Veteran defenseman Brian Campbell and his once thought to be untradeable contract was acquired in a trade with the Chicago Blackhawks. Kris Versteeg came over from the Philadelphia Flyers, and free agents Scottie Upshall, Tomas Fleischmann, Sean Bergenheim, Marcel Goc, Tomas Kopecky, Jose Theodore, Ed Jovanovski and Matt Bradley were signed to multi-year deals.
With so many new faces, as well as a new coaching staff, a new system, and an entirely new way of doing things, there is probably going to be some growing pains and bumps in the road. And through two games, a 2-0 win over the New York Islanders to open the season on Saturday, as well as a 4-2 loss in Pittsburgh on Tuesday night, things are still very much a work in progress for the Panthers.
"I thought we were stronger on Saturday," Dineen said following the loss on Tuesday. "We seemed to have more energy. I think we had our moments [on Tuesday], but it wasn't throughout the game and that's the way you have to play to have success."
It's not is if the Panthers played poorly throughout the game on Tuesday; they ended up finishing with a 34-29 edge in the shots department, while attempting 59 shots to Pittsburgh's 50. Still, there were some problems that need to be ironed out. Consistency and the power play being two of them, as well as their struggles to clear the crease and help get the puck away from new goaltender Jose Theodore after allowing the Penguins to score three goals from right in front of the net.
"We had our moments," said Dineen. "But we need more consistency to our game. It wasn't a complete game for us."
The power play, which featured Jovanovski and Campbell at the points, as well as Upshall and Fleischmann up front -- none of whom were on the team a year ago -- looked sloppy at times, finishing the night 0-for-5 while also giving up a game-changing shorthanded goal. And while there were periods of strong puck control in the offensive zone and some quality scoring chances, there were also periods of players appearing to be out of sync and not knowing where their linemates were going to be or what they were going to do. Case in point: a 3-on-1 rush in the second period when Jack Skille attempted a behind-the-back pass that ended up resulting in a missed opportunity.

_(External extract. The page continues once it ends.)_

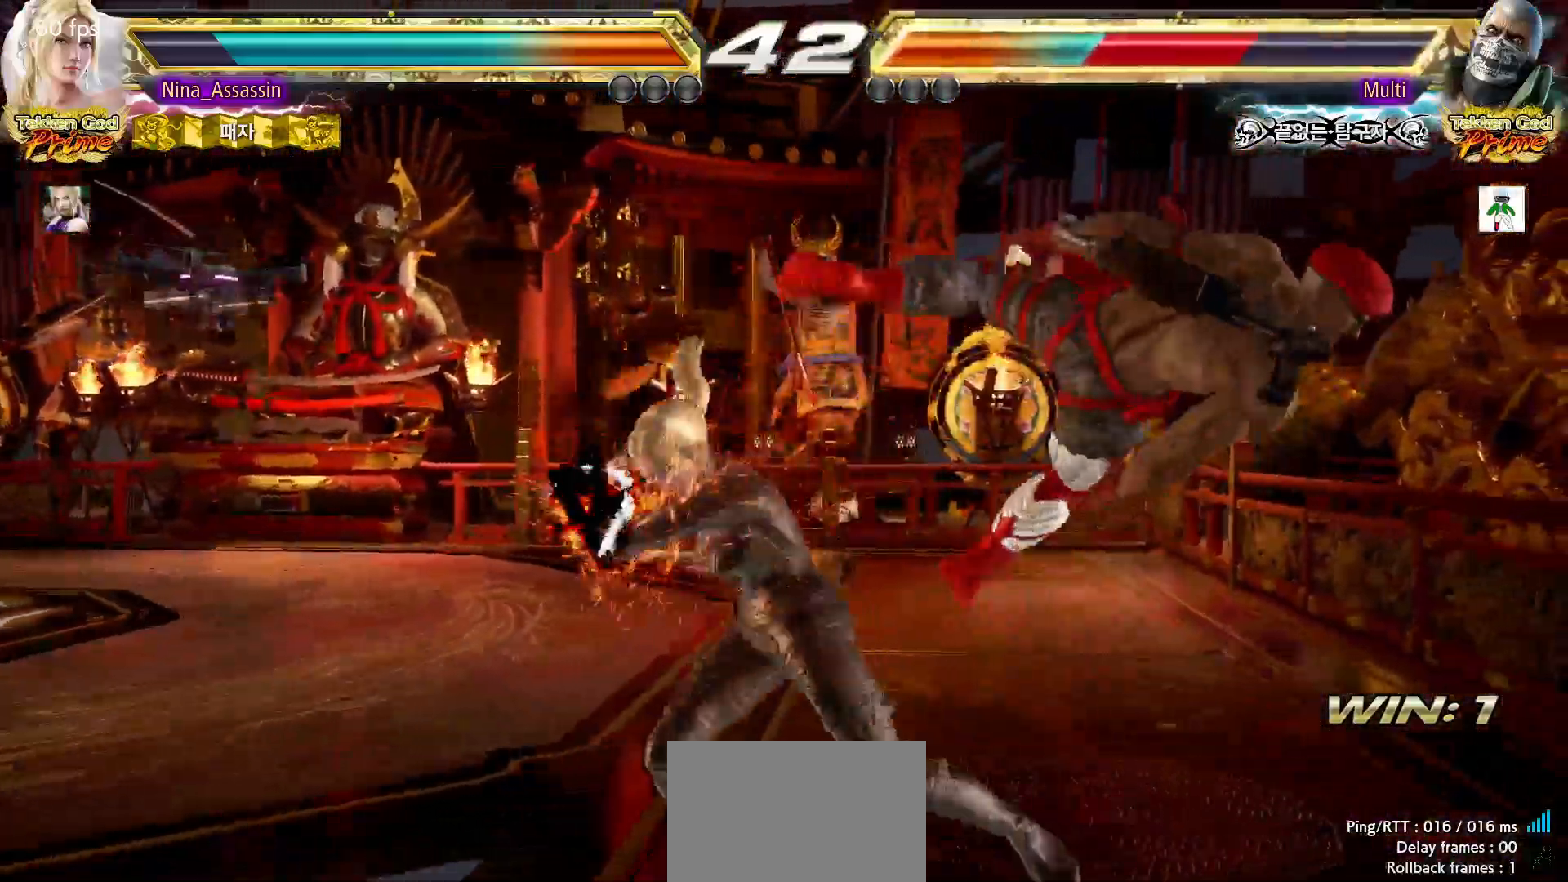
{"buttons": [], "left_stick": "center", "events": [[33, "SQUARE", "up"], [117, "SQUARE", "down"], [167, "SQUARE", "up"], [233, "SQUARE", "down"], [283, "SQUARE", "up"]]}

"I found that part of our issue is that there were times we were very cute, and that doesn't always work," said Dineen. "It's fun to watch sometimes, but on a game like [Tuesday] where you can feel the momentum is still up for grabs, if you're starting to make those nice plays sometimes that's not the right choice. That's a good lesson for us that we need to stay with our program."
The Panthers, however, including Dineen, didn't want to blame any of their struggles on any perceived lack of chemistry.
"I'd love to blame it on that," Dineen said. "But I think that's just making sure we just bear down. Those are key moments in the game, and those pucks are just sitting around that crease, and I think they [Pittsburgh] scored three or four from right around there that you can't hang on Theo. There's a real possibility to get those things out and when they don't get out, and that's when ugly things happen to us."
Campbell, a 10-year veteran that owns a Stanley Cup ring thanks to his time with the Chicago Blackhawks, was a little more blunt and to the point when asked if the mistakes were a result of new players still working to get familiar with one another.
"We've all played hockey before," he said. "Everybody knows what they're doing. It's time to play hockey, it's the regular season and we have to be ready. I don't really believe in that stuff and I would hope that nobody else does."